Search each line below for the word "pixels" and list those that contain it.

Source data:
-- Opening Marker --

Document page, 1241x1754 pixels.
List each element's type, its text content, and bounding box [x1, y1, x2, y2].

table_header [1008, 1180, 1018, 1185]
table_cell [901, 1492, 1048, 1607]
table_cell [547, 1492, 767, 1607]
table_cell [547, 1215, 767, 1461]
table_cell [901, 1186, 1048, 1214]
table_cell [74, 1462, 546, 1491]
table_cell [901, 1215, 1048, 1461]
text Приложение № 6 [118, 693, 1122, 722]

-- Closing Marker --
-- Opening Marker --

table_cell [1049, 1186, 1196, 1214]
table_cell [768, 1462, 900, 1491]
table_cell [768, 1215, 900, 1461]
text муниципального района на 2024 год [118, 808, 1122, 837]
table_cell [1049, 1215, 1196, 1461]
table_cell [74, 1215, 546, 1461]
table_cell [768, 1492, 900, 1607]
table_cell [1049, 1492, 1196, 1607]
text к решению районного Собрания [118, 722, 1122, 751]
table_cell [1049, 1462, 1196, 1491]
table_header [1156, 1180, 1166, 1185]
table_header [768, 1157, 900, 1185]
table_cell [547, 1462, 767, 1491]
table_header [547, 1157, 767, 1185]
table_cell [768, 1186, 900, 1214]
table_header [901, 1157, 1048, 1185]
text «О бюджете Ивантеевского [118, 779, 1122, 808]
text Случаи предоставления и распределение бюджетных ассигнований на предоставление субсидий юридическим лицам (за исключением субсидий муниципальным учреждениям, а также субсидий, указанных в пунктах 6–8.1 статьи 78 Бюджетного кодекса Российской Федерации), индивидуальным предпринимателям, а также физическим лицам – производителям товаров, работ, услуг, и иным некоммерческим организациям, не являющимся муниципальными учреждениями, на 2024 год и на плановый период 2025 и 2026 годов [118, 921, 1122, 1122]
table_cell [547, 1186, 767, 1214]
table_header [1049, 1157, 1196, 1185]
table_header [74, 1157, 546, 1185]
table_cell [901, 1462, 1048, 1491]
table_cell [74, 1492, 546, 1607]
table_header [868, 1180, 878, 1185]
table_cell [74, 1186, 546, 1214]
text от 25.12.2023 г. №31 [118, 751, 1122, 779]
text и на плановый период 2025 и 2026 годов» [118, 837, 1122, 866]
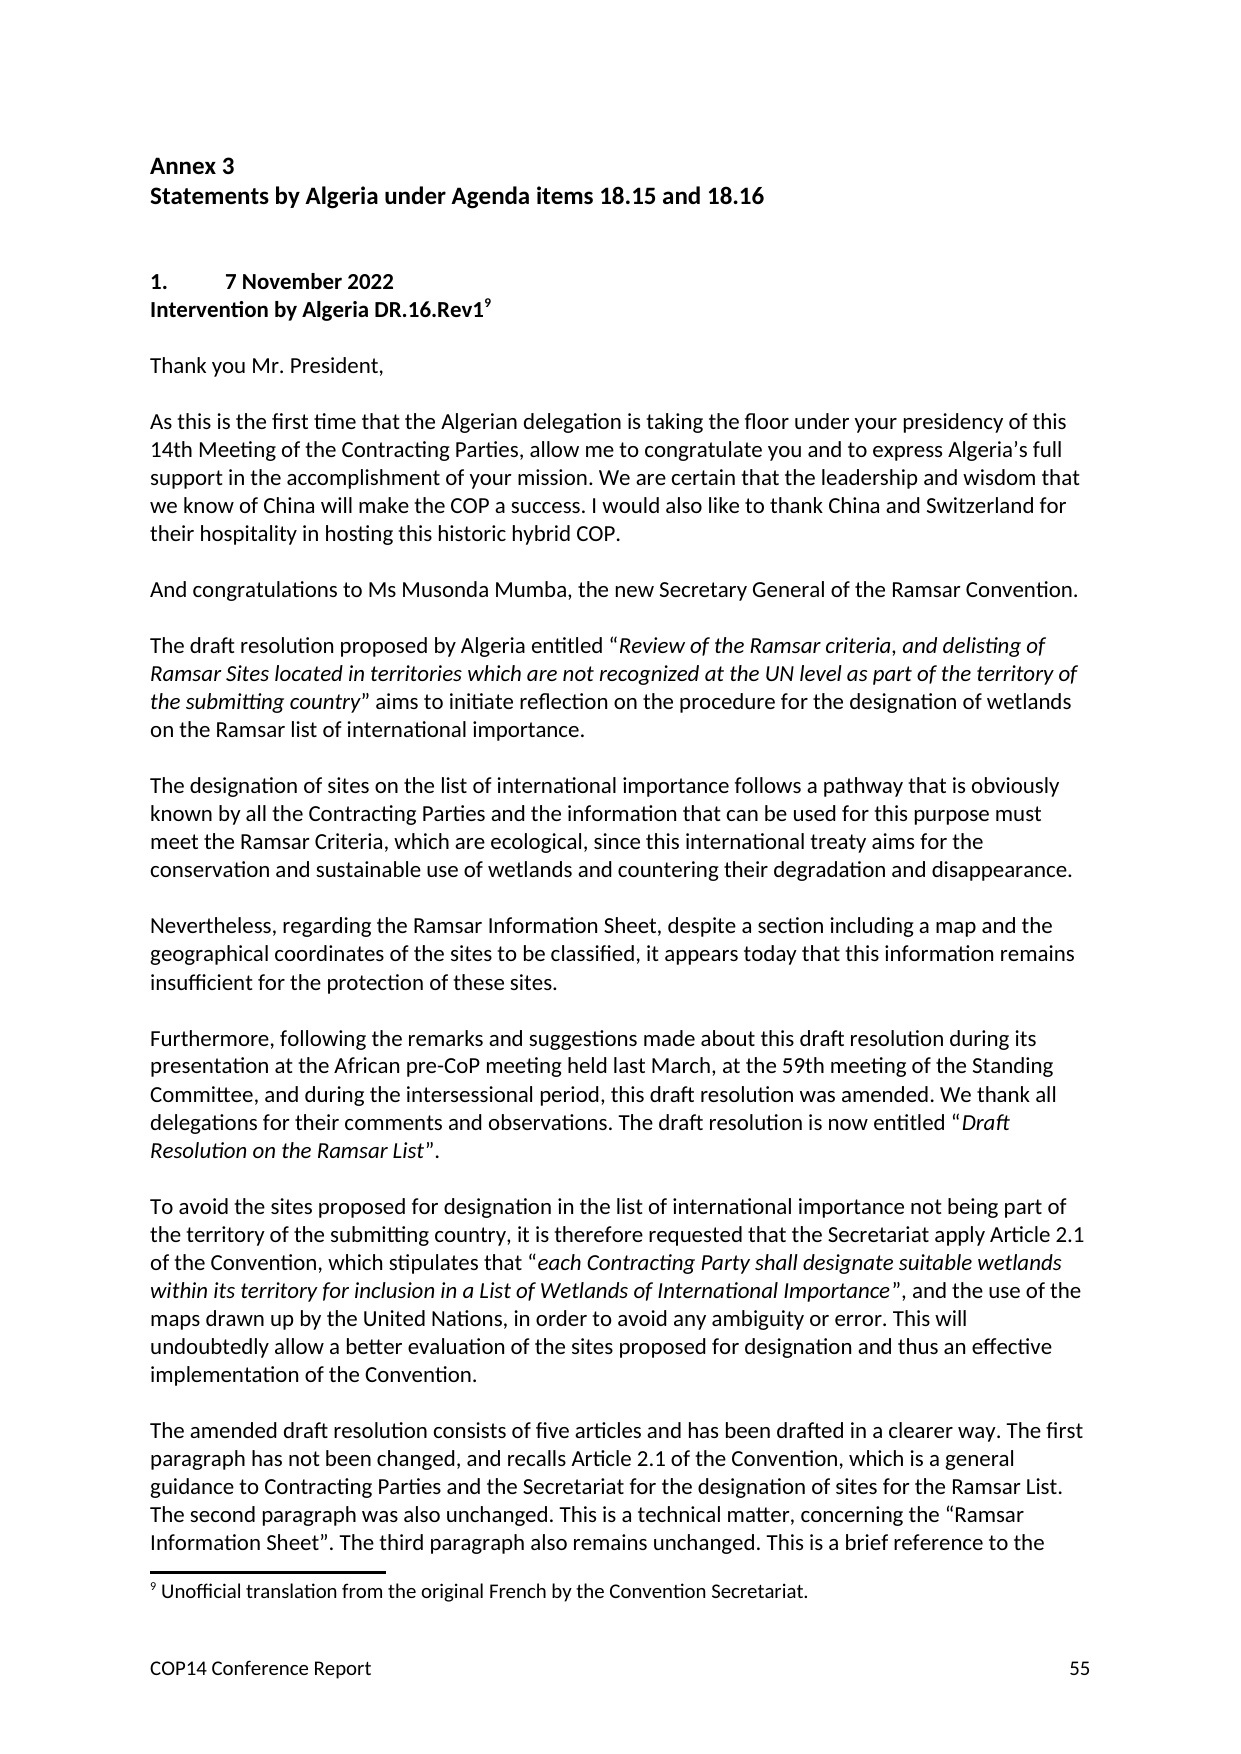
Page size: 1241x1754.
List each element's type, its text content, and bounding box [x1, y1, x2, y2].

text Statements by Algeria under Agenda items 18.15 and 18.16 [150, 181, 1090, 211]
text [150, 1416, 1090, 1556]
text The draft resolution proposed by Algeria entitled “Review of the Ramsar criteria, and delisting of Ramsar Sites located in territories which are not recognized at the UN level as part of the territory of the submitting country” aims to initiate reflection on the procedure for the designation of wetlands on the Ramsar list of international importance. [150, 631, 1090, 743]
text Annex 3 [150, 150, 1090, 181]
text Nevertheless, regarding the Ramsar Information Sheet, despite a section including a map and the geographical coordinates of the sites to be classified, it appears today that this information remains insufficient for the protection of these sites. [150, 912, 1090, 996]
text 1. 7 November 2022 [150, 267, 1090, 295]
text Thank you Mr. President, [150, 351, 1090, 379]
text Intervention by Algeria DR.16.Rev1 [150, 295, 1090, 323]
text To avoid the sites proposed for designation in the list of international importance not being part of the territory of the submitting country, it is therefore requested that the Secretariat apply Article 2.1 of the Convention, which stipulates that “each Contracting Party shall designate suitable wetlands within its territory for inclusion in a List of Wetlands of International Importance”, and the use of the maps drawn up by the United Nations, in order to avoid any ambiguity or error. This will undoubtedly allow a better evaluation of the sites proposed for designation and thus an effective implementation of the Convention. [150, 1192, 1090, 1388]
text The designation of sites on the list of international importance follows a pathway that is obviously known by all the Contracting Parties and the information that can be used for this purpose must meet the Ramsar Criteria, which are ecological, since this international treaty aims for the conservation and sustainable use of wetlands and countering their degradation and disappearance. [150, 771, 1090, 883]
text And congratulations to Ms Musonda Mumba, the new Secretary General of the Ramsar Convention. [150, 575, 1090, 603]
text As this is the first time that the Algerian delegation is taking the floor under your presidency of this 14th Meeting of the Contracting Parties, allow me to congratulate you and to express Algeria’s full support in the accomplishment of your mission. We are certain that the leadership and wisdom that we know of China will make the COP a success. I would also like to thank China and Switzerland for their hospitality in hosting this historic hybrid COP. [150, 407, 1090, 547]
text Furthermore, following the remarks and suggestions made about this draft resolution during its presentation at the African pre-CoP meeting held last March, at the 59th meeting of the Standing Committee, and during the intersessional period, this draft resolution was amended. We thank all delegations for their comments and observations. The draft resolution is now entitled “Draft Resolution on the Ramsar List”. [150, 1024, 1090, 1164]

-- Closing Marker --
-- Opening Marker --

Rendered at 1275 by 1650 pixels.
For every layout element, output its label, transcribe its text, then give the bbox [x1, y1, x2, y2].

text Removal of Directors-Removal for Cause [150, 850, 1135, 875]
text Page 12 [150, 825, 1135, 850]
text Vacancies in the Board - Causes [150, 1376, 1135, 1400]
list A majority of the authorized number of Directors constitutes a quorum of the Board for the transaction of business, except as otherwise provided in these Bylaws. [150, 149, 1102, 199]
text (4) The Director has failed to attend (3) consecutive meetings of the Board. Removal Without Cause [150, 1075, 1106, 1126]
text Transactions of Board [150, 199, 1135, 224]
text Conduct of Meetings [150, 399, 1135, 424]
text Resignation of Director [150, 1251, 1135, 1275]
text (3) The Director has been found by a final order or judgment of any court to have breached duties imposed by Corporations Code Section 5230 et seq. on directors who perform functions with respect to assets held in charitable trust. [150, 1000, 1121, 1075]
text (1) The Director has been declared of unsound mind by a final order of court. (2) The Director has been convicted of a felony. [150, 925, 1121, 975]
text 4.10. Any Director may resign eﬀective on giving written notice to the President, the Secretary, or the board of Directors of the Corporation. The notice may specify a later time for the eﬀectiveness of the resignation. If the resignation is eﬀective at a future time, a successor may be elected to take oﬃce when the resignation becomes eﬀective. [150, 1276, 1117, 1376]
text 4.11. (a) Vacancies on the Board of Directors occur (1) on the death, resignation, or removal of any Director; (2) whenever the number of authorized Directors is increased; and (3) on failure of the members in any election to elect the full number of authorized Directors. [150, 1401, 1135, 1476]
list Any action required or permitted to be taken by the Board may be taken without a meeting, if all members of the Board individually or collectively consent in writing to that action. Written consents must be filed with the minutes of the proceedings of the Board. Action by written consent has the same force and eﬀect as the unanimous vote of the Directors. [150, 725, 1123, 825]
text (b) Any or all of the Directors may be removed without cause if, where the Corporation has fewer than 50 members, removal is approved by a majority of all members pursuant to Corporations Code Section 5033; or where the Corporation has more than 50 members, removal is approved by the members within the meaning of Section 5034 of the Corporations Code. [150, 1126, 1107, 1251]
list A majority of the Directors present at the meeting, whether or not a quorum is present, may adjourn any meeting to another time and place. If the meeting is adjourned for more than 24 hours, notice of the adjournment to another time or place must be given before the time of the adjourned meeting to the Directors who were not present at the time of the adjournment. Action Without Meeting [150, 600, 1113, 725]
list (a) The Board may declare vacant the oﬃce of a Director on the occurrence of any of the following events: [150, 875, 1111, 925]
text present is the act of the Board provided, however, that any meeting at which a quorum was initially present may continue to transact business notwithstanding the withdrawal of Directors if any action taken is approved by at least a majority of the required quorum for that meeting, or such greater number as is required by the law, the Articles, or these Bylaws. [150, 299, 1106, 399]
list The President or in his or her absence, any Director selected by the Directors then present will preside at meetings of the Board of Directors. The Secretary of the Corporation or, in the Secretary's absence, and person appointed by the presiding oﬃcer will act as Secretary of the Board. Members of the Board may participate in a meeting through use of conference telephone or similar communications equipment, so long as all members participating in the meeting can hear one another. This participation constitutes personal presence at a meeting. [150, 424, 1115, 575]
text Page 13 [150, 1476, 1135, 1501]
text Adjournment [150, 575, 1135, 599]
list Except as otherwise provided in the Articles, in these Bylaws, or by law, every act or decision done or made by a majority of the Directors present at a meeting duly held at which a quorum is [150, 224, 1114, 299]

-- Closing Marker --

SOLUTION TO THE EXERCISE:
Document page, 1241x1754 pixels.
Rendered at 1275 by 1650 pixels.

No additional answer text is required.